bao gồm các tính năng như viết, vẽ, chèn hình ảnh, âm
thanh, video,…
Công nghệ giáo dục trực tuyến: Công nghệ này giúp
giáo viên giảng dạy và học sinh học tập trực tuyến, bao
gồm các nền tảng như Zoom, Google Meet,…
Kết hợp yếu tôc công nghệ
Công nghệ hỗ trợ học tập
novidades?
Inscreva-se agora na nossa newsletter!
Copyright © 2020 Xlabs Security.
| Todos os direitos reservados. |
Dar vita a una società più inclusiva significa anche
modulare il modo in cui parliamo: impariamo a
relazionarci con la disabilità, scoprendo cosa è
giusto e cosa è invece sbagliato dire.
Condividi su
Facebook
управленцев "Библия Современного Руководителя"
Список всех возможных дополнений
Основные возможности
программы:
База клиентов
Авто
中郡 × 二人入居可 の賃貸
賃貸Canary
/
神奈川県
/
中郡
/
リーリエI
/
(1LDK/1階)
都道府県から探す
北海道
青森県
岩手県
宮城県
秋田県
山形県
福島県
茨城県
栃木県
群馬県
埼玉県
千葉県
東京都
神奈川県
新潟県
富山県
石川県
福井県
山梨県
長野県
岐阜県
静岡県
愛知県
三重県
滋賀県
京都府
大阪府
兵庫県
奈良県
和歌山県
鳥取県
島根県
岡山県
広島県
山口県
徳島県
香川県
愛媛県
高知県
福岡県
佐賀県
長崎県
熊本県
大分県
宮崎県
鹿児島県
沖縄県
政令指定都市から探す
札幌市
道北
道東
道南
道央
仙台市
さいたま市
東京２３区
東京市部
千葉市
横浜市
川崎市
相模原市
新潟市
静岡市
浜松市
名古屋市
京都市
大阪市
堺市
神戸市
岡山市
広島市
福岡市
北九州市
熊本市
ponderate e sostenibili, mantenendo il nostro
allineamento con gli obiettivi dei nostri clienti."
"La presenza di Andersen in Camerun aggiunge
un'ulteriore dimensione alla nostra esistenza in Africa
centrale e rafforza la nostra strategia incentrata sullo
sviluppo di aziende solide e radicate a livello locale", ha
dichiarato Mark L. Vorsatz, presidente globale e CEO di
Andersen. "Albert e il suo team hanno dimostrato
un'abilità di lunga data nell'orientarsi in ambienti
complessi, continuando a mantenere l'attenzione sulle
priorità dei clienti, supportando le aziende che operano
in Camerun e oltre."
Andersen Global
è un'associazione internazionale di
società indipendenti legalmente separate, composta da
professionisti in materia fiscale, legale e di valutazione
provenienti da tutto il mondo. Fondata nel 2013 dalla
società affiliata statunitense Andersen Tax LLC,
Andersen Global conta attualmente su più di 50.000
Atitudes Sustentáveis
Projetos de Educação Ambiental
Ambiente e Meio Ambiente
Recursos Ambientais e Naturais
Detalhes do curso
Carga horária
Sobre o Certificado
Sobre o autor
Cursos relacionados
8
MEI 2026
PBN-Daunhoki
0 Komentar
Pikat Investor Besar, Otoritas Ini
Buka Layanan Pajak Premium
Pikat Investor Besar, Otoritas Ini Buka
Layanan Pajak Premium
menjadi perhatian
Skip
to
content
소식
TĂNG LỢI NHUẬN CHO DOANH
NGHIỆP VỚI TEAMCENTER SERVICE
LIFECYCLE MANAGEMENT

What you should do: Show all lines in the entries above where the string "Andersen" appears.

Result of the exercise:
"La presenza di Andersen in Camerun aggiunge
Andersen. "Albert e il suo team hanno dimostrato
Andersen Global
società affiliata statunitense Andersen Tax LLC,
Andersen Global conta attualmente su più di 50.000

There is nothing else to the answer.